RECAP simulates a SHARDED conversation, and adds a final recapitulation turn which restates all the shards of the instruction in a single turn, giving the LLM one final attempt at responding. RECAP is a combination of the SHARDED simulation followed by a CONCAT turn, and is explored as a method in Section 7.1 to evaluate whether such a conceptually simple agent-like intervention can mitigate the loss in performance observed in SHARDED conversations.
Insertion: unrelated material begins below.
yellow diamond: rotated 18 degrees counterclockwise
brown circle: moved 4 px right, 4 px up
SNOWBALL takes the RECAP simulation a step further, implementing turn-level recapitulation. At each turn, the user simulator introduces a new shard, but also restates all the shards that have been revealed so far in the conversation, producing a snowball effect as each turn reveals all the information from the previous turn, plus one additional shard. The redundancy implemented in the SNOWBALL simulation is also explored as a method in Section 7.1 to study whether turn-level reminders help alleviate the need for LLMs to recall information across multiple turns of context.
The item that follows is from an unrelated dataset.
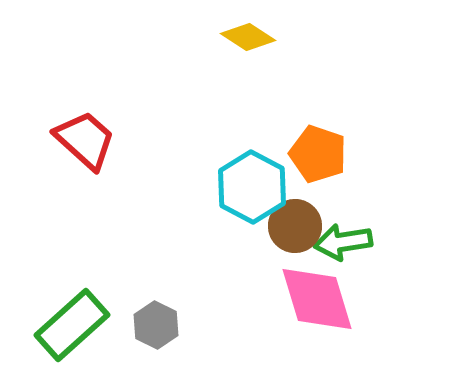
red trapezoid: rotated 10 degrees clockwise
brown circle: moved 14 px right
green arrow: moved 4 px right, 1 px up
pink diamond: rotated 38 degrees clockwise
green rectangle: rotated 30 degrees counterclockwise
Building LLM-based applications typically involves complex processes: decomposition of problems, retrieval of relevant information, use of tools, and calling of actions. Such processes are typically orchestrated by an agentic framework (such as Autogen [84] or LangChain [8]) that allows system builders to compose workflows with LLM calls as individual blocks. As such, an argument could be made that multi-turn capabilities are not a necessary feature of LLMs, as it can be offloaded to the agent framework. In other words, do we need native multi-turn support in LLMs when an agent framework can orchestrate interactions with users and leverage LLMs only as single-turn operators? To answer this question, we implemented two agent-style conversation simulation types: RECAP and SNOWBALL. Both preprocess user utterances before sending them to the LLM. In RECAP, a conversation proceeds in the same way as SHARDED, but a user turn is added at the end, which recapitulates all the previous user turns. SNOWBALL is a more gradual recapitulation: at each turn, the user simulator reveals a new shard, and repeats all previously revealed shards at that point. Both simulation types repeat the past user’s turn information to make it more prominent and give the LLM a chance to leverage the redundancy to improve its responses. We include the experimental detail in Appendix M. Table 2 summarizes the results on all instructions for four tasks (Code, Database, Math, Actions) for two tested models (GPT-4o, GPT-4o-mini). Both RECAP and SNOWBALL demonstrate some level of success, with improvements over SHARDED simulations, but the performance still lags behind FULL or CONCAT. While RECAP outperforms SNOWBALL, we note that RECAP is an unrealistic setting because the intervention is conducted on the last turn of the conversation, which is not known a priori when conversation unfolds with a real user. SNOWBALL gives a sense of realistic performance gains achievable through user-turn repetition: it can mitigate the FULL-to-SHARDED performance deterioration by 15-20%. In short, relying on an agent-like framework to process information might be limiting, and we argue LLMs should natively support multi-turn interaction.